Observability Guide

LuckyPlans includes a full observability stack covering metrics, logs, and traces. This guide covers how to use it day-to-day for development and debugging.

Quick Reference

Tool	Local URL	K8s Access	Purpose
Grafana	http://localhost:3002	`kubectl -n monitoring port-forward svc/grafana 3002:3000`	Dashboards, log/trace exploration
Prometheus	http://localhost:9090	`kubectl -n monitoring port-forward svc/prometheus 9090:9090`	Metrics queries, target health
Loki	http://localhost:3100	(via Grafana)	Log aggregation
Tempo	http://localhost:3200	(via Grafana)	Distributed traces

Production host routing:

Grafana is exposed at https://admin.luckyplans.xyz/grafana
App/API traffic is split across app.luckyplans.xyz and api.luckyplans.xyz
Legacy API remains available at https://v0.api.luckyplans.xyz through k3d ingress passthrough

Getting Started

Local development

The observability stack starts automatically with docker compose up -d:

docker compose up -d
pnpm dev

Open http://localhost:3002 — Grafana is pre-configured with anonymous admin access, datasources, and dashboards. No login required.

K8s (local k3d or prod)

The observability stack is deployed via Helm:

# Included automatically in full deploy:
pnpm deploy:local
 
# Or deploy observability only:
helm upgrade --install luckyplans-observability infrastructure/helm/observability \
  --namespace monitoring --create-namespace \
  -f infrastructure/helm/observability/values.yaml
 
# Access Grafana:
kubectl -n monitoring port-forward svc/grafana 3002:3000

Grafana Dashboards

RED Metrics Dashboard

Open Grafana → LuckyPlans folder → RED Metrics.

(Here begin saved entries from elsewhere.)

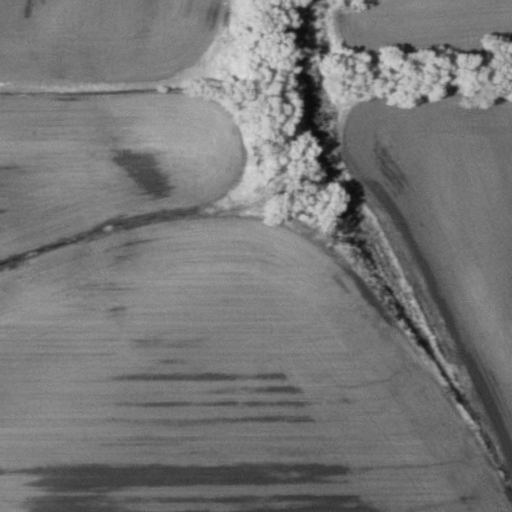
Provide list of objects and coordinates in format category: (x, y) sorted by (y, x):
crop: (193, 338)
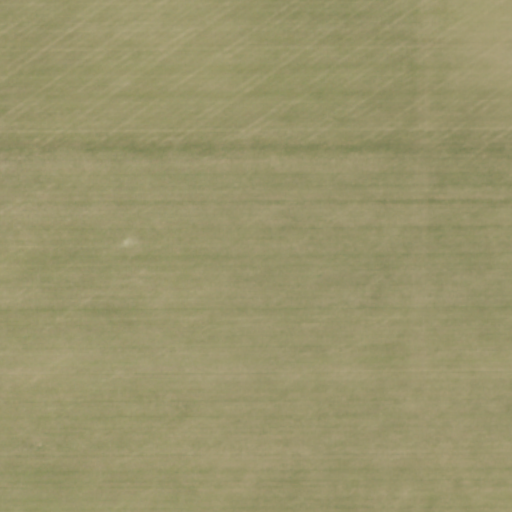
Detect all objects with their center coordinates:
crop: (255, 255)
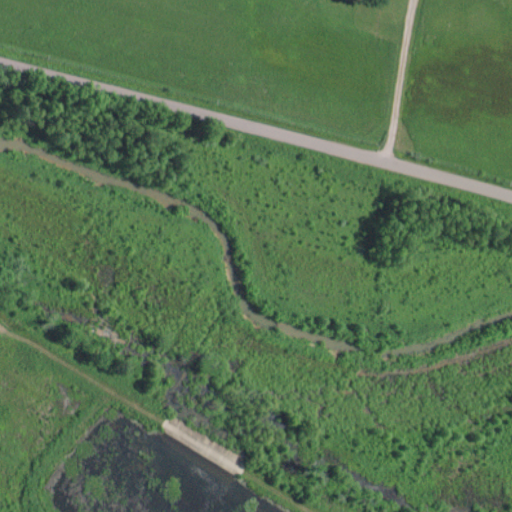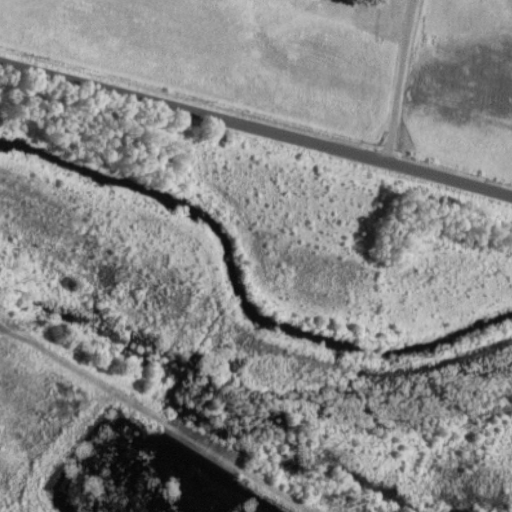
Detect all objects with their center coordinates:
road: (256, 121)
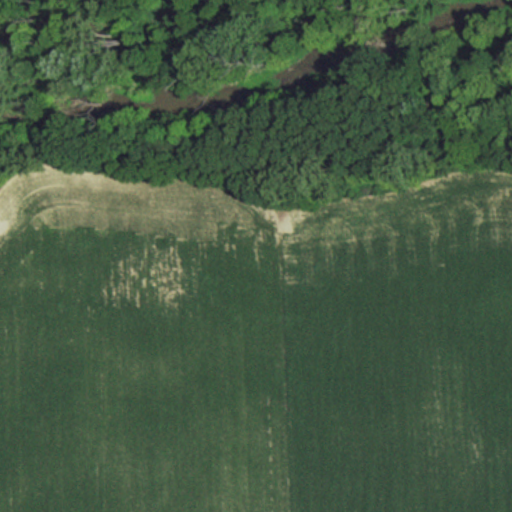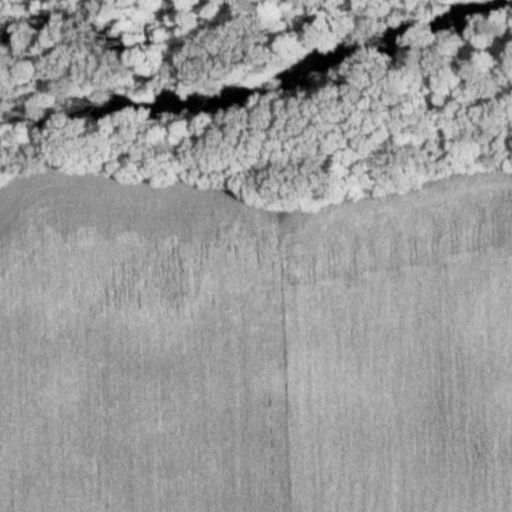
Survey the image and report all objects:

This dashboard shows the RED method for each service:

Panel	What it shows	What to look for
Request Rate by Service	Requests per second per service	Sudden drops = service may be down
Error Rate by Service (5xx)	Percentage of 5xx responses	Yellow > 1%, Red > 5% — investigate immediately
Request Duration (p50/p95/p99)	Latency percentiles	p95 > 2s triggers an alert
Request Rate by Route (Top 10)	Busiest endpoints	Identify hot paths for optimization
Slowest Endpoints (p95)	Table of slowest routes	Find performance bottlenecks

Use the service dropdown at the top to filter by api-gateway or service-core.

Infrastructure Dashboard

Open Grafana → LuckyPlans folder → Infrastructure.

Panel	What it shows
Service Targets Up/Down	Whether Prometheus can reach each scrape target
OTel Collector — Exported Spans/Metrics/Logs	Throughput of the telemetry pipeline
OTel Collector — Dropped Telemetry	If the collector is dropping data (memory pressure)

Viewing Traces

Traces show the full journey of a request across services.

Find traces for a request

Open Grafana → Explore (compass icon in sidebar)
Select Tempo datasource (top-left dropdown)
Use Search tab:
- Service Name: api-gateway or service-core
- Span Name: e.g., GET /graphql, HTTP POST
- Min Duration: e.g., 100ms to find slow requests
Click Run query
Click any trace row to see the full span waterfall

Reading a trace

A typical GraphQL request trace looks like:

HTTP POST /graphql                          [api-gateway, 45ms]
  ├── graphql.resolve getItems              [api-gateway, 38ms]
  │   ├── ioredis: PUBLISH                  [api-gateway, 2ms]
  │   └── microservice.getItems             [service-core, 30ms]
  │       └── ioredis: GET/SET              [service-core, 1ms]
  └── graphql.serialize                     [api-gateway, 1ms]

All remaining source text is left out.